Vingt-six minutes de dessin animé de Noël, sorties en décembre 1978 en première
partie d'une ressortie de Pinocchio. Un petit garçon doit vendre son vieil âne,
personne n'en veut, et l'acheteur qui finit par se présenter s'appelle Joseph.
Vous voyez le tableau.
Ce n'est pas pour ça qu'il faut le voir.
Regardez le générique. À l'animation : Don Bluth, Gary Goldman, John Pomeroy,
Jerry Rees, et un jeune homme nommé Henry Selick, celui qui réalisera plus tard
L'Étrange Noël de monsieur Jack et Coraline. Disney venait de perdre la
génération des Neuf Sages et tentait d'en fabriquer une autre. Elle est là,
presque au complet, sur un court métrage de Noël que Bluth lui-même décrira
comme un truc qu'il a réalisé pour occuper l'équipe.
Neuf mois plus tard, le 13 septembre 1979, jour de ses quarante-deux ans, Don
Bluth claque la porte. Dix animateurs le suivent, Goldman et Pomeroy compris.
Motif invoqué : le contrôle artistique et la manière dont le studio formait ses
animateurs. Rox et Rouky était alors en production, Bluth venait d'animer des
scènes de la veuve Tweed. Disney s'est débrouillé sans eux.
Alors on regarde ces vingt-six minutes autrement.
Un vieil âne dont tout le monde répète qu'il ne vaut plus rien. Un marché où on
le refuse partout. Un gamin qui s'obstine à croire qu'il a encore quelque chose à
donner. Le film est fabriqué par des gens qui, à cet instant précis, pensent
exactement cela d'eux-mêmes à l'intérieur du studio qui les emploie. Ce n'est
sans doute pas volontaire. C'est précisément pour ça que c'est troublant.
Le film en lui-même ? Mineur, disons-le.
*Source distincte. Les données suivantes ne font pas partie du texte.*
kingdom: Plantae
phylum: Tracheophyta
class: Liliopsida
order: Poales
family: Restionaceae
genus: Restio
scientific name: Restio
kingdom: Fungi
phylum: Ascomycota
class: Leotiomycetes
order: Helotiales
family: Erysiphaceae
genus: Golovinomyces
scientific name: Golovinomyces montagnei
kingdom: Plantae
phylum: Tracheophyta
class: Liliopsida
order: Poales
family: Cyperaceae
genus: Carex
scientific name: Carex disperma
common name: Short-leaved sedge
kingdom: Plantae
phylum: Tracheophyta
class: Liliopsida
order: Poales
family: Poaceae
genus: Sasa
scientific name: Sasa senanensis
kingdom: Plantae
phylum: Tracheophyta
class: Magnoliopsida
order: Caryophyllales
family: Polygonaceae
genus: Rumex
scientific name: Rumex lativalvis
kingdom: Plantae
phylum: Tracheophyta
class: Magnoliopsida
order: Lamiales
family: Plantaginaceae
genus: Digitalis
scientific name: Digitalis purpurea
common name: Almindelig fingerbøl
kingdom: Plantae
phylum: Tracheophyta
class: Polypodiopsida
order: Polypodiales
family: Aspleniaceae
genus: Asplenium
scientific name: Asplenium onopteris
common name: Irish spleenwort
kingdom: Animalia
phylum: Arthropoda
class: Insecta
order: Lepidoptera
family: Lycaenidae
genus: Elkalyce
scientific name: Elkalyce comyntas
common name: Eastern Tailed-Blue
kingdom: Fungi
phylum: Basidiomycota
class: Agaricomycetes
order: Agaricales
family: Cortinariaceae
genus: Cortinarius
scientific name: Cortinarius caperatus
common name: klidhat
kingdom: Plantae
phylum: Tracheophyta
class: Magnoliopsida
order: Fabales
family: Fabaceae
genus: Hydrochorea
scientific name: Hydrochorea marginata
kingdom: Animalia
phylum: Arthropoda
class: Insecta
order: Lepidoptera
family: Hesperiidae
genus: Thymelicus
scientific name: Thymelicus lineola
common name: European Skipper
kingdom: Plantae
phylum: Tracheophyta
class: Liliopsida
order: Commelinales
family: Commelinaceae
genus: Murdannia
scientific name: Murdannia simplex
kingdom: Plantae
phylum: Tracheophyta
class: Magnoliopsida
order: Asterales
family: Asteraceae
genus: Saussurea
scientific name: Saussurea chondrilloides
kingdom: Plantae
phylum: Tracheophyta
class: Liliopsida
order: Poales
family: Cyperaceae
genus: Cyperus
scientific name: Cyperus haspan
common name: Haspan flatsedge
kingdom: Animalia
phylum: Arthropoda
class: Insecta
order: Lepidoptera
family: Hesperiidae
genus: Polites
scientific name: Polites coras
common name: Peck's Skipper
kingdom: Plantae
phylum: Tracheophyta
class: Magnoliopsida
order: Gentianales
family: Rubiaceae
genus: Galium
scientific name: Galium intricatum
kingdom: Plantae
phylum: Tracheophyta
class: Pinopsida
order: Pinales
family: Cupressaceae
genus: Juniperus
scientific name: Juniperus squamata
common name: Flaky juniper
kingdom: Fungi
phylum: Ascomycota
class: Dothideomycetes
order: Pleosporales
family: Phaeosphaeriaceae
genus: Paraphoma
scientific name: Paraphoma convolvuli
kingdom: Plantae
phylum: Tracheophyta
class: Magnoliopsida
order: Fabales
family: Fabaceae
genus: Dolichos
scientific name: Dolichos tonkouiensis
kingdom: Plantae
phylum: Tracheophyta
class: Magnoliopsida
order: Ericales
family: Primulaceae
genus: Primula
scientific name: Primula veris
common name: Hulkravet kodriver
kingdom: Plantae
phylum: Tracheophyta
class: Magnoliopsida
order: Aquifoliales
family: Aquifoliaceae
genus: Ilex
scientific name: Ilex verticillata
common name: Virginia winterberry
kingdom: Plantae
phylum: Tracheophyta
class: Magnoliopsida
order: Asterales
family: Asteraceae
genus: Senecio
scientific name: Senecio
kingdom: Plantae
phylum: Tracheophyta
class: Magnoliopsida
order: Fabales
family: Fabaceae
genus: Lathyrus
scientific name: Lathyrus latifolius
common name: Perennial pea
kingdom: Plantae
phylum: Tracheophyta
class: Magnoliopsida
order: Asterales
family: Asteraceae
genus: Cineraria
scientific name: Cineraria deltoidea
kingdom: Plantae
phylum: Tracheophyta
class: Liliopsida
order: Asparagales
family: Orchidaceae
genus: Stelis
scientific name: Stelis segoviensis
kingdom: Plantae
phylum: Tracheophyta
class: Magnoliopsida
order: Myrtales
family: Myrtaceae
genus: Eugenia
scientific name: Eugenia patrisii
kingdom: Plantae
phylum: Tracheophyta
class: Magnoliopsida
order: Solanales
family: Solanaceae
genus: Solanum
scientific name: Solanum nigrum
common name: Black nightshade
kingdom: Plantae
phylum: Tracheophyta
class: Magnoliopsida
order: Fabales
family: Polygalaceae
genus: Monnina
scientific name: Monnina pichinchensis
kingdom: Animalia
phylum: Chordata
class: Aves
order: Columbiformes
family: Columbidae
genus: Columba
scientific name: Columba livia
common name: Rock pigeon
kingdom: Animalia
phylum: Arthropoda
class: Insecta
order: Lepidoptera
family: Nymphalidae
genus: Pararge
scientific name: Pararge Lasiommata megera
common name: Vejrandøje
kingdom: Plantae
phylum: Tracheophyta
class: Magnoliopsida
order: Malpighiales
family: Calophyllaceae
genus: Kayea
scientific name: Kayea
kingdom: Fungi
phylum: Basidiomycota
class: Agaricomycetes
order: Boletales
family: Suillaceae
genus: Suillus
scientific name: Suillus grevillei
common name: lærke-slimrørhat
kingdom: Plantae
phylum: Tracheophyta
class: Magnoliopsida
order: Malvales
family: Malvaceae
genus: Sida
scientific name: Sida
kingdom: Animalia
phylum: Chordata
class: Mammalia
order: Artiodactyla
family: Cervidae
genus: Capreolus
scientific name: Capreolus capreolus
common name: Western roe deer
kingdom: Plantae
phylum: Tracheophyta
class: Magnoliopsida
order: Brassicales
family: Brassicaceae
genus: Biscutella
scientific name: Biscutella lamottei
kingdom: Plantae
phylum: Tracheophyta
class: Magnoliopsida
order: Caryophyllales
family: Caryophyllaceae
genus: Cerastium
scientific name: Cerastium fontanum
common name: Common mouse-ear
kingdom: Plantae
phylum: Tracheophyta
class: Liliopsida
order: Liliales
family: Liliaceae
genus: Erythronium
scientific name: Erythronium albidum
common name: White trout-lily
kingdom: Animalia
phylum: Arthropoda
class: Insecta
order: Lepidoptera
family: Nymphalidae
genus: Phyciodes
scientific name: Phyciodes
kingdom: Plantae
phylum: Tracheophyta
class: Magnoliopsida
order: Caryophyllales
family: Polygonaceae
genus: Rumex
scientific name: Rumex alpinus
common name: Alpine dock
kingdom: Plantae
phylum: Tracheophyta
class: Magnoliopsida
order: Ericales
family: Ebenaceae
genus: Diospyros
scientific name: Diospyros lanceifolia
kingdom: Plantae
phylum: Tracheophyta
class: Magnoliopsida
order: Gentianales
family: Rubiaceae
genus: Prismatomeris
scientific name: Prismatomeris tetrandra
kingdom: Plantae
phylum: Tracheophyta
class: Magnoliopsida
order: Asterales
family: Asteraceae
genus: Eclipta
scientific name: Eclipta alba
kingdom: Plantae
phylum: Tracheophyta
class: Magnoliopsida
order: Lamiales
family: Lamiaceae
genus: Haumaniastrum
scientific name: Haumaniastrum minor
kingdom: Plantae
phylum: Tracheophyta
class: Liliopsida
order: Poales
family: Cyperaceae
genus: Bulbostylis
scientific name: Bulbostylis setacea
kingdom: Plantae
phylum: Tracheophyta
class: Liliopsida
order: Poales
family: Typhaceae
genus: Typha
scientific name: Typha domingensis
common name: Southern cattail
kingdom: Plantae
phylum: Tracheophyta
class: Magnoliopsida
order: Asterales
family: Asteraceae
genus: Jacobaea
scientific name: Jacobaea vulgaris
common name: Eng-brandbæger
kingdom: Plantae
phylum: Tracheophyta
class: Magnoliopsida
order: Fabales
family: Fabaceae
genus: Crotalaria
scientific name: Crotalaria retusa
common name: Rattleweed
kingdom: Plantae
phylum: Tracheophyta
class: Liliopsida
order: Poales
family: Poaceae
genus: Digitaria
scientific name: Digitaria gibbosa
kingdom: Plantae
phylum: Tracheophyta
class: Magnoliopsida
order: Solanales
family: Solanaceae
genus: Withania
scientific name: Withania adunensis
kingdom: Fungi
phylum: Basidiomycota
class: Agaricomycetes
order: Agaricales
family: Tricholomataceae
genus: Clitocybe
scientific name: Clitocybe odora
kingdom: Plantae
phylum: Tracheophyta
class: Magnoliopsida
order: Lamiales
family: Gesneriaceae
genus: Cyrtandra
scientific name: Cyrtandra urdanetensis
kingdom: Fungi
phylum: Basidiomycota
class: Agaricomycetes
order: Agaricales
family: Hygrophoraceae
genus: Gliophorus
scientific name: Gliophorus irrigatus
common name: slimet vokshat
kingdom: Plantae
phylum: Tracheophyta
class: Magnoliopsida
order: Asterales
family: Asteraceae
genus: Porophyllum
Le scénario est d'un sentimentalisme
épais, les trois chansons sont oubliables, et la morale arrive avec la délicatesse
d'un sabot dans une porte. Mais la lumière est belle, l'atmosphère du marché tient
debout, et on aperçoit par endroits ce que ces gens savaient déjà faire, et ce
qu'ils feraient quatre ans plus tard avec Brisby et le secret de NIMH.
À regarder comme on visite une pièce vide la veille d'un déménagement. Il ne s'y
passe pas grand-chose. Mais tout le monde a déjà fait ses cartons.